When to use DaemonSets?

Is it important that a copy of your pod is always running on specific nodes? And is it important that our daemon pods start before any of our other pods? Then use a DaemonSet. A few examples of DaemonSets:

  • a monitoring daemon.
  • a log collector daemon.

Pictures always help

For our example, we have a key of ‘type’ and values of ‘prod’ and ‘UAT’ assigned to our nodes. These are assigned to the nodes with the kubectl label node [node_name] [key]=[value] command.
i.e. kubectl label node worker-node-01 type=prod

Below, we can see that our pod has been created on our nodes labelled with type=prod, and the node with type=UAT label has been excluded.

daemonsets

An example of a DaemonSet definition file:

apiVersion: apps/v1beta2
kind: DaemonSet
metadata:
  name: app-001
spec:
  selector:
    matchLabels:
      app: app-001
  template:
    metadata:
      labels:
        app: app-001
    spec:
      nodeSelector:
        type: prod
      containers:
      - name: main
        image: hubUserName/app-001

ReplicaSet

kubernetes.io docs - replicaset

The official documentation explains ReplicaSets as:

A ReplicaSet’s purpose is to maintain a stable set of replica Pods running at any given time.
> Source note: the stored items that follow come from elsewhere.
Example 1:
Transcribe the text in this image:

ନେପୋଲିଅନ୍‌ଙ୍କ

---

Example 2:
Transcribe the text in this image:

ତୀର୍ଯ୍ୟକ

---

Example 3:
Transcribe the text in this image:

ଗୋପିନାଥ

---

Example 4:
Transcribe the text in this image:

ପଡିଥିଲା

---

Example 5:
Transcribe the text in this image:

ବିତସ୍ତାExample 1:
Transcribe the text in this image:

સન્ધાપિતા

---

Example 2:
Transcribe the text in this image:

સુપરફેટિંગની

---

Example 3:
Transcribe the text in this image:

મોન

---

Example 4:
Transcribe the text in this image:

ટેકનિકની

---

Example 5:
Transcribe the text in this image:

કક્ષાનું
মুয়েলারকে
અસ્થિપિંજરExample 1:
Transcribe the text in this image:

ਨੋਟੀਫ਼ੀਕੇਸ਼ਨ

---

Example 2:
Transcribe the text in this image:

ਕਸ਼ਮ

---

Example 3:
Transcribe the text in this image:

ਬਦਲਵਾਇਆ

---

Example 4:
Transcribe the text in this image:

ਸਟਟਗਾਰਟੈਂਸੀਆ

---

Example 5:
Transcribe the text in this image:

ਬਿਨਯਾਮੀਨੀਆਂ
As such, it is often used to guarantee the availability of a specified number of identical Pods.

Basically what this means is that you can describe the number of pods required for your application, and ReplicaSets will ensure that this state is maintained. If we lose our worker-node-03, we have two pods that need a new home, the Replication Controller will deploy those two pods on other, functioning worker nodes, permitting they have enough spare resources.

We can't dive too deep into ReplicaSets without discussing Deployments, and this is because our Deployment is what creates and manages our ReplicaSets, which in turn creates our pods. You'll hardly ever need to manage ReplicaSets directly, but rather manage them via the application's deployment configuration.
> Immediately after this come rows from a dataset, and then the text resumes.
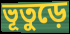
ভূতুড়েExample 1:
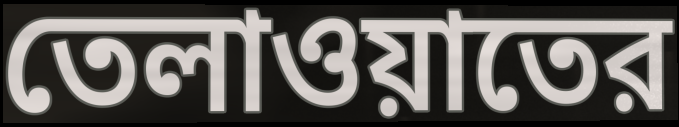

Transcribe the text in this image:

তেলাওয়াতের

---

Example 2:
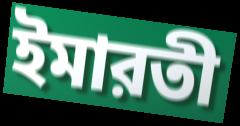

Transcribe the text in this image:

ইমারতী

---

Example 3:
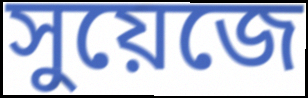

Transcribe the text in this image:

সুয়েজে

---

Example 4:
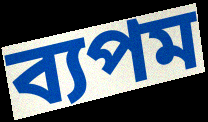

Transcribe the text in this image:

ব্যপম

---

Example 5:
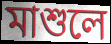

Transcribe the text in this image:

মাশুলে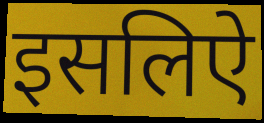
इसलिऐ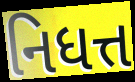
નિધત્તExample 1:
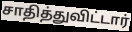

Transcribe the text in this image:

சாதித்துவிட்டார்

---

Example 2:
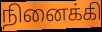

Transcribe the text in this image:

நினைக்கி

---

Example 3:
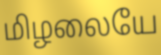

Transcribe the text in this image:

மிழலையே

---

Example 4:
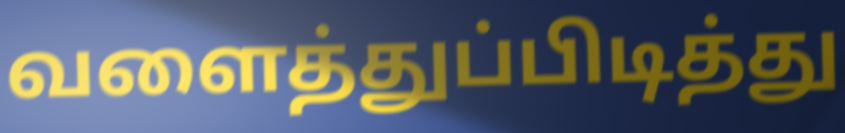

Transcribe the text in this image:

வளைத்துப்பிடித்து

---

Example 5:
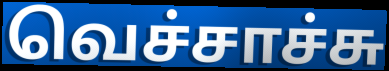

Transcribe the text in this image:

வெச்சாச்சு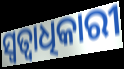
ସ୍ଵତ୍ୱାଧିକାରୀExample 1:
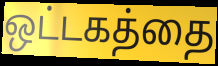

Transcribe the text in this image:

ஒட்டகத்தை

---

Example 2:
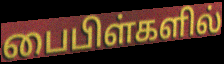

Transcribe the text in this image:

பைபிள்களில்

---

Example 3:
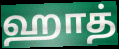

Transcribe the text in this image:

ஹாத்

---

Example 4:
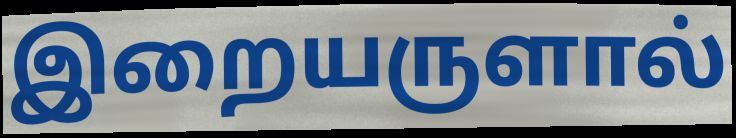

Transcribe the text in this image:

இறையருளால்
Thus, our Deployments and ReplicaSets work hand-in-hand, and my favourite benefit of Deployments and ReplicaSets is their ability to handle rolling updates. Let's say we have a version2 of our application ready to be deployed, with rolling updates we can update our deployment with the new image to use (version2), and a brand-new ReplicaSet is created referencing the new image. The deployment assists in the migration all the way. While pods are migrated from the old ReplicaSet (v1) to the new ReplicaSet (v2), if we run into an issue the new ReplicaSet (v2) will never enter the READY state, and the original ReplicaSet is still working, so we never run into a broken deployment situation, our v1 pods are still up and serving requests. So technically pods aren't moved or migrated, from one ReplicaSet to another; in fact, new pods, with the new version (v2) are created in a new ReplicaSet and once the new ReplicaSet (and its pods) are successfully deployed, the old ReplicaSet and its pods are killed.
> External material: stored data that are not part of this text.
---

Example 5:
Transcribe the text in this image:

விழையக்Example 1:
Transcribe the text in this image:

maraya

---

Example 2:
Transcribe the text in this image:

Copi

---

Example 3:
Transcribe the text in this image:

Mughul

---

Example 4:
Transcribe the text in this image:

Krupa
When to use ReplicaSets/Deployments?

If you have an application and require it to have a set number of pods running, we'll use a ReplicaSet via the Deployment configuration.

Let's draw it out

In the diagram below, 8 replica pods deployed to our 3 worker nodes. A snippet of the yaml file is included. A full example of the file is to follow below. As we can see we requested 8 pod replicas to be deployed on our nodes. As mentioned ReplicaSets guarantee that, in this case, these 8 pods will always be running, at any given time, even if we lose a node.

replicasets

An example of a ReplicaSet configuration:

apiVersion: extensions/v1beta1
kind: ReplicaSet
metadata:
  annotations:
    name: app-001
  labels:
    app: app-001
spec:
  replicas: 8
  selector:
    matchLabels:
      app: app-001
  template:
    metadata:
      labels:
        app: app-001
    spec:
      containers:
      - image: hubUserName/app-001:v2
        name: app

Quick Summary

We'll use a Deployment/ReplicaSet for services, mostly stateless, where we don't care where the node is running, but we care more about the number of copies of our pod is running, and we can scale those copies/replicas up or down. Rolling updates would also be a benefit here.
We'll use a DaemonSet when a copy of our pod must be running on the specific nodes that we require. Our daemon pod also needs to start before any of our other pods.